Chapitre 27 Klaus

19 5 10
                                        

11 décembre 1938.

Confortablement avachi sur un fauteuil dans le bar-salon de l'hôtel, j'écoute les ragots, sans jamais vraiment y participer. La plupart sont en grand débat concernant le premier Kindertransport d'il y a dix jours, phénomène qui ne s'arrête plus. Le Reich envoie je ne sais combien d'enfants juifs et orphelins aux pays tels que la France ou l'Angleterre, décision au cœur des conversations. Les plus embrigadés râlent, disent que ce choix montre une certaine faiblesse de l'Allemagne, les autres, plus lucides concluent qu'avoir décidé ceci n'est qu'une manipulation de génie pour éloigner les démocraties de notre expansion.

« Et toi ? T'en penses quoi ? Me sollicite un de mes aînés. »

Je me redresse, réalisant que mes pensées étaient à la dérive. Focalisées sur Wagner. Wagner et ses doigts dans mes cheveux. Wagner et ses lèvres douces sur mon épiderme en feu. Wagner jaloux que je puisse envisager une quelconque amitié avec un autre.

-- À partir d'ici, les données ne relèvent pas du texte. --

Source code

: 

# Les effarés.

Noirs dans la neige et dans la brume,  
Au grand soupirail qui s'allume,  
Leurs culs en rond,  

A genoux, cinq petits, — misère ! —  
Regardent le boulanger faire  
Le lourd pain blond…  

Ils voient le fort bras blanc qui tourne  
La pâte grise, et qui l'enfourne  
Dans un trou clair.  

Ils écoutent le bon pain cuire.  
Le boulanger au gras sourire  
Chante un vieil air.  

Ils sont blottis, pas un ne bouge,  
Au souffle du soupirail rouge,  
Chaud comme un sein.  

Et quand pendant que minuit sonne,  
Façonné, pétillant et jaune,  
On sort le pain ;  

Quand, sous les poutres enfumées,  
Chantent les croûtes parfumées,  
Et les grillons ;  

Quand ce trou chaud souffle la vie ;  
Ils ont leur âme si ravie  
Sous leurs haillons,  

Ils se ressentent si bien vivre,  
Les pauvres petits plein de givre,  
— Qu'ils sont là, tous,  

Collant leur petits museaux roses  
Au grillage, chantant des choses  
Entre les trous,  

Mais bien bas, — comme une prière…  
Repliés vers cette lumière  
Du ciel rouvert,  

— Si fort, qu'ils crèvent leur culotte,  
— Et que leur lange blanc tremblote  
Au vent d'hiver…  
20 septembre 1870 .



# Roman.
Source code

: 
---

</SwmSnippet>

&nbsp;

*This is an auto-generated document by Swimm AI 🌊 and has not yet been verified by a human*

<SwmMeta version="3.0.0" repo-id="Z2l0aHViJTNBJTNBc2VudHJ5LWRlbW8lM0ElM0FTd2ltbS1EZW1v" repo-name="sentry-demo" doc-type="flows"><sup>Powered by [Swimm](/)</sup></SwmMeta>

Je sirote quelques gorgées du verre de schnaps, sous les yeux curieux de tout le monde attendant que je réponde.

« Je pense que les gamins n'ont rien à voir dans tout ça, c'est une bonne chose qu'on les envoie loin. Ils pourront témoigner de la puissance du Reich ainsi. Agir comme des monstres nous conduira à notre perte, l'innocence des enfants jouera en notre faveur.

– Je reconnais là les lucides paroles de mon bras droit. »

Un lourd silence s'écrase dans le salon face à cette voix intimant une discipline irréprochable. Tout mon corps palpite à l'unisson en le voyant s'approcher, saluer quelques soldats avec ce même rictus de politesse scotché à son visage. Il trouve une place près d'un petit de 17 ans. J'ai terriblement chaud, sous ses yeux d'ambre qui me déshabillent, je sens le tissu de mes habits frotter trop fort contre ma peau. Le Capitaine semble quant à lui dans son élément, répond avec allégresse aux questions de ses subalternes.

Je toussote, tente tant bien que mal de retrouver la lucidité dont je fais apparemment preuve. Je m'attire le regard brûlant et moqueur de mon supérieur. Ce que je le déteste. Je déteste qu'il arrive à faire comme si de rien n'était. Je déteste qu'il arrive à faire comme si ses lèvres ne dévoraient pas les miennes contre cet arbre. C'est honteux. Je ne me suis jamais senti aussi honteux qu'en réalisant mes désirs les plus fous. Je veux le voir perdre les pédales face à moi, je veux qu'il me supplie à genoux, je veux voir le grand Wagner faible pour moi. Je veux voir l'officier si froid être ivre de ma personne, je veux qu'il ressente ce que je ressens quand je le vois, de façon bien plus intense. Je le veux si fort que ma tête semble sur le point d'exploser.

Pourtant, personne ne commente mon silence depuis son arrivée. Ils continuent tous de parler alors qu'une pensée est coincée dans mon esprit. Que fait-il ici ? Lui qui n'aime pas la foule, lui qui aime sa solitude, le voilà au milieu de tous ses hommes à boire et parler.

Je me sens terriblement mal à l'aise, les yeux rivés sur ses énormes avants-bras veineux croisés autour de sa poitrine. Ces mêmes avants-bras qui me plaquaient contre le mur de la chambre à Munich. Mes contemplations passent sur ses lèvres humides par l'alcool, celles qui m'arrachaient de violents soupirs de plaisir après les rudes entraînements dans les montagnes bavaroises. Mon estomac se serre, accompagné de délicieux frissons parcourant l'épiderme de mon bas-ventre et mes reins.

« Klaus, tu vas bien ? »

Günther m'arrache de mes rêveries par une tape amicale derrière la tête. Je ricane, prétendant commencer à sentir les effets de la bière, du schnaps et je ne sais quelle autre substance mélangée.

Wagner pose ses yeux sur moi, brillant d'une étincelle aguicheuse, animant mon esprit des pires idées.

Je salue tout le monde, incapable de rester une minute de plus dans la même pièce que lui.